Il concetto di comunicazione digitale è strettamente correlato alla comunicazione analogica e tradizionale che si è diffusa nei primi decenni del secolo scorso. Strumenti come il telefono, ormai quasi “superfluo”, rappresentò un vero pioniere tecnologico nella prima metà del 1900, soprattutto quando iniziò a diffondersi negli uffici e nelle cabine telefoniche. I token hanno la funzione di “token” per sostituire i telefoni pubblici, eliminare il problema del furto del telefono e non hanno valute come la valuta. Ogni token equivale a una sessione di conversazione, l’ormai poco conosciuto “scatto”.

Se hai questi gettoni telefonici a quattro cifre, puoi guadagnare

I gettoni telefonici hanno subito diverse trasformazioni per adattarsi a diversi contesti storici e tecnici: gli appassionati spesso cercano campioni precedenti al 1959, quando il valore e la validità sono stati stabiliti negli slot a quattro cifre e nel modello di gettoni standard. In precedenza, diverse compagnie telefoniche erano coinvolte nella produzione e distribuzione di token in diverse parti del paese. Dal 1964 tutte queste società sono state assorbite dalla SIP, che oggi molto tardi è diventata TIM.

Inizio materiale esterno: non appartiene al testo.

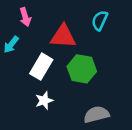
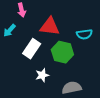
cyan semicircle: (100, 20) -> (84, 34), moved, turned -126
white star: (44, 101) -> (42, 75), moved

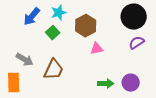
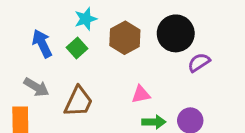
blue arrow: (32, 17) -> (42, 44), moved, turned 114
black circle: (134, 17) -> (176, 33), moved
pink triangle: (97, 49) -> (141, 94), moved

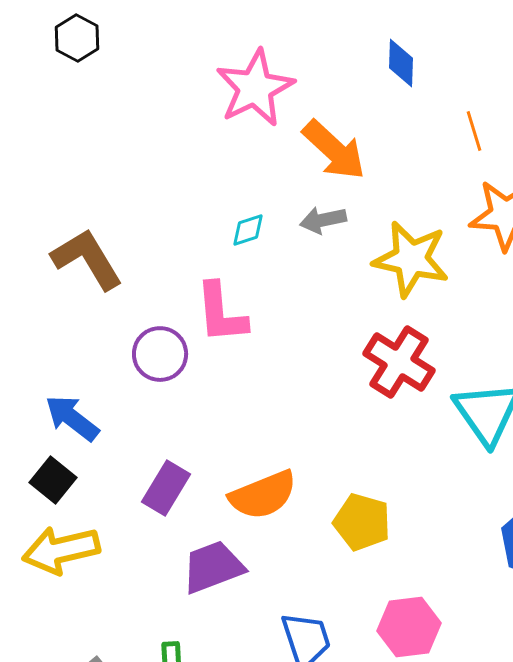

Così, dal 1959 al 1980, tutte le monete prodotte avevano un mese e un anno a quattro cifre, che rappresentava anche il principale indicatore per determinare la rarità di un esemplare: monete particolarmente rare erano rappresentate da veri e propri errori di conio, quindi accaddero monete simili Cosa, lui fatto un esemplare molto raro e molto ricercato.

Un esemplare particolarmente ben conservato può arrivare fino a 60.000 euro, come quello del gettone 5910.